Une nouvelle affaire dans la Campagne présidentielle

La bombe Bourgi ! C'est une bombe à fragmentation qui explose dans les jardins de l'Elysée puisqu'elle touche, ses anciens occupants, Jacques Chirac et Dominique de Villepin, ex-secrétaire général de la Présidence, mais aussi indirectement Nicolas Sarkozy. Robert Bourgi affirme avoir été le porteur de mallette pour Jacques Chirac, dont il était le discret et officieux "Monsieur Afrique". Les présidents africains Bongo, Wade, Gbagbo, Compaoré, Sassou Nguesso auraient versé 10 millions de dollars pour notamment financer la campagne de 2002, d'après l'avocat franco-libanais.

Faux et archi-faux a réagi hier-soir sur France 2 Dominique de Villepin :
_ "ces allégations sont mensongères et indignes... à un moment qui est celui du procès de Jacques Chirac et à quelques jours d'une décision de la cours d'appel dans l'affaire Clearstream".

Jacques Chirac comme Dominique de Villepin ont décidé de déposer plainte pour diffamation.
_ La contre-attaque, c'est celle du moment où sortent ces révélations, en plein procès Chirac et à 3 jours du jugement en appel de l'affaire Clearstream. Un autre ancien collaborateur de Jacques Chirac enfonce le clou : Pour Jean-François Probst, Bourgi, c'est pas fini, ça continue sous Sarkozy : "il a divorcé de son ami Dominique de Villepin en 2005 et depuis il s'est mis au service de Nicolas Sarkozy, Claude Guéant ou je ne sais qui...".

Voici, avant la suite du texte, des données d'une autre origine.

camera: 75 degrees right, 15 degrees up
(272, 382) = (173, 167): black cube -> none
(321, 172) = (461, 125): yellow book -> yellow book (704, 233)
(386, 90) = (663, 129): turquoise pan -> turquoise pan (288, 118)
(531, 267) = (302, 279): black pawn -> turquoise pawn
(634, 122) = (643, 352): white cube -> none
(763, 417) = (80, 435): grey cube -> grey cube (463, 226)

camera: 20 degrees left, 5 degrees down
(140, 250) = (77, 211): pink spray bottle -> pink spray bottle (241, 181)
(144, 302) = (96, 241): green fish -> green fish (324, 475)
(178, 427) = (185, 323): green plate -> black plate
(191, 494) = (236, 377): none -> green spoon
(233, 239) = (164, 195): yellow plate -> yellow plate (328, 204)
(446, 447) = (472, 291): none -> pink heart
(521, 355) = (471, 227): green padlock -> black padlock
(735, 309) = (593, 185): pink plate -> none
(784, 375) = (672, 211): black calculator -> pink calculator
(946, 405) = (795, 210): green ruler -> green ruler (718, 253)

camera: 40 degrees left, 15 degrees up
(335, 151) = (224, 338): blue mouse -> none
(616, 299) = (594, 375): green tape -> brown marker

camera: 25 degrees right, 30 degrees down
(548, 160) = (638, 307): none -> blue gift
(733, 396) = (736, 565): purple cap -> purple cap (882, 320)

Robert Bourgi au service de Nicolas Sarkozy : Les proches du Président démentent.
Hortefeux, Guéant, Guaino. Comme toujours en cas d'incendie, les pompiers du Président sont montés au front avec cette question, ici dans la bouche d'Henri Guaino : Bourgi, c'est qui ? : "Je ne connais pas M. Bourgi et je n'étais pas à l'Elysée au temps de cette affaire".

Circulez, il n'y a rien à voir donc lors que Robert Bourgi est souvent qualifié de conseiller officieux du chef de l'Etat. Nicolas Sarkozy lui a d'ailleurs remis la légion d'honneur en 2007. Nicolas Sarkozy qui est d'ailleurs cité dans "la République des Mallettes", le dernier livre de Pierre Péan. Michel de Bonnecorse, ex-conseiller Afrique de Jacques Chirac affirme que Robert Bourgi a déposé une mallette "aux pieds" de Nicolas Sarkozy, avant 2007.

L'opposition, elle, aussi tente d'impliquer le chef de l'Etat

C'est ce qu'a fait hier François Hollande sur Canal Plus : "Robert Bourgi est un conseiller officieux de Nicolas Sarkozy.. entre Nicolas Sarkozy et les chefs d'état africains... je demande que le garde des sceaux demande l'ouverture d'une enquête judiciaire..."

_ Le Parti Socialiste, par la voix d'Harlem Désir, demande également l'ouverture d'une enquête. Pas de réaction en revanche de Martine Aubry alors que le PS a aussi souvent nagé en eaux troubles sur le continent africain, du Gabon à la Côte d'Ivoire.

Ajoutons enfin les réactions ulcérées de François Bayrou dans l'émission Radio France Politique qui parle de "piliers de notre pays vermoulus par la corruption" et celle très proche de Marine Le Pen qui dénonce une "République pourrie jusqu'en son centre " et on a notre dicton du jour :
_ Quand Bourgi balance, au PS, les souris prudemment dansent, au FN comme au Modem elles sont en transe, à l'UMP, elles préfèrent le silence.